Trump and his sharpest supporters are shrewd folks who, in their heart of hearts, know that the president is not going to top the 46 percent of the popular vote he eked out in 2016. His path to victory in 2020 is a hard one that will involve minimizing enthusiasm and turnout for the eventual Democratic nominee by making the primary candidates and their supporters appear deranged, unhinged, and extreme. In 2016, Hillary Clinton and her supporters played into this strategy perfectly by taking her support among swing voters and eventual victory for granted.
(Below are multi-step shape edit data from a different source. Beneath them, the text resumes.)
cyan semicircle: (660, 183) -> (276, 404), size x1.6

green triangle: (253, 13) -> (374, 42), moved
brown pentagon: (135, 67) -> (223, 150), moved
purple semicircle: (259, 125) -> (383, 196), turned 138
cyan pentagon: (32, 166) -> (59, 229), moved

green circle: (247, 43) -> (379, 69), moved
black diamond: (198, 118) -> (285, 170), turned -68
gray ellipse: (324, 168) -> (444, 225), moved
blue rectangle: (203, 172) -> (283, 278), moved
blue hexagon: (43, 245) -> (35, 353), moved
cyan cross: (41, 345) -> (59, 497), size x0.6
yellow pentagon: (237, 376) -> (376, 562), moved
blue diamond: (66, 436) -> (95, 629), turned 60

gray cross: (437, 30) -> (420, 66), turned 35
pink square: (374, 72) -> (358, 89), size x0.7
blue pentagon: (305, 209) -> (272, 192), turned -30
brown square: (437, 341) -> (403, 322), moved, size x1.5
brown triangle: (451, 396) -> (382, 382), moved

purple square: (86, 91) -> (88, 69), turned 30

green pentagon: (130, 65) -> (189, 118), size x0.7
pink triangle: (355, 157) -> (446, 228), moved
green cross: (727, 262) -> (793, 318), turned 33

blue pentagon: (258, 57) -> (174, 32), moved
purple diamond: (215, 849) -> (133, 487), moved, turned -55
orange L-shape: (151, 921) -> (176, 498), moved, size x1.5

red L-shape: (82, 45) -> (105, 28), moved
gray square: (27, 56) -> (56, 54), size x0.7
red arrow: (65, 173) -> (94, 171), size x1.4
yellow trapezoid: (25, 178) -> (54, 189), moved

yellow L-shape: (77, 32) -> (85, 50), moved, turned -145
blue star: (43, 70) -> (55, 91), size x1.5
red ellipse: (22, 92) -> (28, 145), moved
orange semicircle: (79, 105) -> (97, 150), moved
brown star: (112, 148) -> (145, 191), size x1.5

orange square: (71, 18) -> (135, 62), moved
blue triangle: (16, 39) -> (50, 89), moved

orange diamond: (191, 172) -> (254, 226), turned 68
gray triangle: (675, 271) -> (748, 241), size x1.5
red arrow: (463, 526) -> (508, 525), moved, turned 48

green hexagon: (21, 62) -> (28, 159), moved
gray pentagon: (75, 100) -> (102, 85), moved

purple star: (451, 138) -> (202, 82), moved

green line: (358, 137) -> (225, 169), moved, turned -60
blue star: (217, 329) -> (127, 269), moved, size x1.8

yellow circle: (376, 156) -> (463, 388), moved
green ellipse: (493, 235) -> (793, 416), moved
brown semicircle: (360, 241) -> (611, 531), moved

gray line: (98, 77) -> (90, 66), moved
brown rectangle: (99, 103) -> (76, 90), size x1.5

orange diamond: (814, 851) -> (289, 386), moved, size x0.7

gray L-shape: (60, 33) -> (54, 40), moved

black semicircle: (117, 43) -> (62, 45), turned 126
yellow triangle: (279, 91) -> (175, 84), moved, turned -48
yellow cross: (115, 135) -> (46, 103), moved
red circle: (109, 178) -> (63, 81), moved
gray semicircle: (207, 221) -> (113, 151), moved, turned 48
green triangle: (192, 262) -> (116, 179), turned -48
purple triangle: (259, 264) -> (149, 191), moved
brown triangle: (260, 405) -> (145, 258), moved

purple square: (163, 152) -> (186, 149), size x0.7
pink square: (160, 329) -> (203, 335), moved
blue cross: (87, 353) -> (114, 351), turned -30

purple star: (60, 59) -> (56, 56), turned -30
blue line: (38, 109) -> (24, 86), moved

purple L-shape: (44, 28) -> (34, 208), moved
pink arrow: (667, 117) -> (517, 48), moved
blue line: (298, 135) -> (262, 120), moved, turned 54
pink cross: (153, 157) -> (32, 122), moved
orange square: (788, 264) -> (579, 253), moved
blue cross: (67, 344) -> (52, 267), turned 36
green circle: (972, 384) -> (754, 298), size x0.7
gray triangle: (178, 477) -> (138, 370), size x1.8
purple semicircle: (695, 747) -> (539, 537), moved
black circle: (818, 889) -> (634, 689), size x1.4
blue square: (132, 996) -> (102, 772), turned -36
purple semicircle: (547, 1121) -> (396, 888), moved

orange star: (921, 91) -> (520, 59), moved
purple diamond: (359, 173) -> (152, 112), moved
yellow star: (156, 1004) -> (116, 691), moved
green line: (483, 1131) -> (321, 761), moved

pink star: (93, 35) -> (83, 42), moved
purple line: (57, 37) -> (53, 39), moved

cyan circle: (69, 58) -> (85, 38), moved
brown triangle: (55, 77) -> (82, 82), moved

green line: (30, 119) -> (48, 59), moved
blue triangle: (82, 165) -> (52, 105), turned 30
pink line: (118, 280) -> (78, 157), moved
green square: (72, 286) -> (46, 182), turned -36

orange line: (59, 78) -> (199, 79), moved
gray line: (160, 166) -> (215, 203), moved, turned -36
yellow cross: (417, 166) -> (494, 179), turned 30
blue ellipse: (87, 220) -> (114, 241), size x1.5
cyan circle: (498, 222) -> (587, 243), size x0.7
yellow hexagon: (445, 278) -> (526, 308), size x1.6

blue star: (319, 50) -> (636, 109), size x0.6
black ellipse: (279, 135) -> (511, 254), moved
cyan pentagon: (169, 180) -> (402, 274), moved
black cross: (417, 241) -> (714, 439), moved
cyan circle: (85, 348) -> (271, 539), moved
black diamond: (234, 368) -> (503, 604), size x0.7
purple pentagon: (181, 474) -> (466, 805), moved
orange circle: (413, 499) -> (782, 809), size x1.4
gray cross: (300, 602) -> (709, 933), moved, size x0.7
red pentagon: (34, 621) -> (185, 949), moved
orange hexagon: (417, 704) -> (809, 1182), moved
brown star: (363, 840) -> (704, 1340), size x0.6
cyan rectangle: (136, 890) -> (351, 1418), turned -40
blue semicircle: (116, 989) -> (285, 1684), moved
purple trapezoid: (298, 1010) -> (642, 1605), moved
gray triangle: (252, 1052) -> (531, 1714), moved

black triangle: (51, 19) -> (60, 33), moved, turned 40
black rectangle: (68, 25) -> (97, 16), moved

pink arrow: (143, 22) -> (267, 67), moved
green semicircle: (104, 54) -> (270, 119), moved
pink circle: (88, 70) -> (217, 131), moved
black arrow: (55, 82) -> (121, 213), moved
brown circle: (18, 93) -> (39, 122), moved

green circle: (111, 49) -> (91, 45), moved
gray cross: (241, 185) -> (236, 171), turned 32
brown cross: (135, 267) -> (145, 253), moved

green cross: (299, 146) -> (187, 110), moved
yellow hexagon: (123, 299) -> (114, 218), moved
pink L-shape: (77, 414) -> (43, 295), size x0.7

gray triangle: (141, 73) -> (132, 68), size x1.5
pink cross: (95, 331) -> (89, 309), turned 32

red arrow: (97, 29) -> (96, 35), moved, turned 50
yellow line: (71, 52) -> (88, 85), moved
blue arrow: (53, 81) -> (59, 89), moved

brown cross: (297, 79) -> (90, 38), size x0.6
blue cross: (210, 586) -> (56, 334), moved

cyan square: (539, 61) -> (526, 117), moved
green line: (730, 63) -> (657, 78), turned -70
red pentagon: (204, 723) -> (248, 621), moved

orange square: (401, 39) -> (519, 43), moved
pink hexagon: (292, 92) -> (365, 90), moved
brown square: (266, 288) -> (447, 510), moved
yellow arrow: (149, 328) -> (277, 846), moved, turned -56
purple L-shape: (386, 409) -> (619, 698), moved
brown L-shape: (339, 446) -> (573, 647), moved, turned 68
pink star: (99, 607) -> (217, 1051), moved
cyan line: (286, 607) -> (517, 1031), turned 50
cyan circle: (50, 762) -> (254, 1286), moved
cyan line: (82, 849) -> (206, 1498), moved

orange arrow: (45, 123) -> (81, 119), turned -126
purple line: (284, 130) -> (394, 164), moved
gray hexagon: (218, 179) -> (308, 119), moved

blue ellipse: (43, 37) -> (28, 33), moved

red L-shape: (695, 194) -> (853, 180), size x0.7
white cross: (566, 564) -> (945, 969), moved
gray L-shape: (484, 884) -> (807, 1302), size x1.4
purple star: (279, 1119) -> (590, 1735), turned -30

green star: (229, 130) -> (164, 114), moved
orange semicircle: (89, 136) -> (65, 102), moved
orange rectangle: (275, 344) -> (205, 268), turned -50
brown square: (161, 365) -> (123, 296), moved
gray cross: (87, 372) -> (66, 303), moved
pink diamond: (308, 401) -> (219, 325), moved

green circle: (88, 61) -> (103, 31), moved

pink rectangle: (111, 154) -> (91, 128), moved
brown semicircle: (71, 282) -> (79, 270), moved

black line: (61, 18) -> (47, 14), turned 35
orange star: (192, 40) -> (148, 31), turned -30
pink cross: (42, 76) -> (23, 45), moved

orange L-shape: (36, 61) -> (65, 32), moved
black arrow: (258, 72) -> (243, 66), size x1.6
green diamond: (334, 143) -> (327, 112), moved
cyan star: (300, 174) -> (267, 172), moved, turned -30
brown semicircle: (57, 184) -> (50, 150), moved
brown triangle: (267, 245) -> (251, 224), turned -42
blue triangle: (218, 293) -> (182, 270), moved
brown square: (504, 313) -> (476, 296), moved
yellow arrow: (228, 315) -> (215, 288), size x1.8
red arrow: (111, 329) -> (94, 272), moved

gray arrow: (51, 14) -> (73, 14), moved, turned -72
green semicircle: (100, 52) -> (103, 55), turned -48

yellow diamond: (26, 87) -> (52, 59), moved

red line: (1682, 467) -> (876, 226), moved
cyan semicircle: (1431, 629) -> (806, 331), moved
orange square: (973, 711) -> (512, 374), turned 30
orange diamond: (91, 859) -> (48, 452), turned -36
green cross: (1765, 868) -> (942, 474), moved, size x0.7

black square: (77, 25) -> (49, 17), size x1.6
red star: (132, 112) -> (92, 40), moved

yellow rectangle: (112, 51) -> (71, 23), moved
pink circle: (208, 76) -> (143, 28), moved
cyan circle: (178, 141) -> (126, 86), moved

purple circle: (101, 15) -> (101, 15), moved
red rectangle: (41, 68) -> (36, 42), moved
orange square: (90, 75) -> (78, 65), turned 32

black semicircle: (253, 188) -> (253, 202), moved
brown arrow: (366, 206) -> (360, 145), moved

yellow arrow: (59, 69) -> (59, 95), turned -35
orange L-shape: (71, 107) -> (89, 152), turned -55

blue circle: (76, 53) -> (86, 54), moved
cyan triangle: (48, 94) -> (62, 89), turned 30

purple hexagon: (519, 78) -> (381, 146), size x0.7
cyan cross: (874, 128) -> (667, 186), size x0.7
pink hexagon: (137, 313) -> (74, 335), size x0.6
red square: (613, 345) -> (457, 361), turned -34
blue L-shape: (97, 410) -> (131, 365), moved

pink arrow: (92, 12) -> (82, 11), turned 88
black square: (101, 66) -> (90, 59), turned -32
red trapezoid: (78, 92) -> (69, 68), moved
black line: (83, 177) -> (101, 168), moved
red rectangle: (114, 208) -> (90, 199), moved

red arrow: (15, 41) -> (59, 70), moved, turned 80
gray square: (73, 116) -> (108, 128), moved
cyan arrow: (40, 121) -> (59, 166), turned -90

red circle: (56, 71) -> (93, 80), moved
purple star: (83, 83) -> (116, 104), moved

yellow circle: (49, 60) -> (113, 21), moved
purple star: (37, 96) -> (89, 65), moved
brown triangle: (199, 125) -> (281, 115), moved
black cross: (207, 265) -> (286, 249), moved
Today’s Democrats, helped along by a number of often-unconvincing #NeverTrump conservatives who are now denouncing exactly what they stood for a few minutes ago (hi, Joe Walsh!), are making Trump’s job easier with almost every passing day. Such antics harden existing Trump supporters.
At the same time, each call to give away more “free” stuff and every charge of racism, Russian influence, and undermining of the American experiment lobbed against Trump will only alienate the 38 percent plurality of voters who identify as independent (just 29 percent call themselves Republicans and only 27 percent cop to being Democrats). What independent is not going to be insulted when reading invective like this from supposedly learned and objective political scientists—in this case, Rutgers’ Ross K. Baker, writing in USA Today?
I am now hesitant defending what I used to refer to as the “genius” of the framers of the Constitution because I no longer have confidence in the checks and balances that James Madison assured us were “auxiliary precautions” to prevent our government from going off the rails at times when the wisdom of the American people is faulty. The faultiness of that wisdom is, in my mind, on vivid display by the man they chose to lead the nation.
The smarter course of action for all of us who didn’t vote for Trump and don’t plan to in 2020 is to engage in a substantive critique of the actual effects of his policies and to offer an alternative that does more than attack the president’s many character flaws and rhetorical awfulness.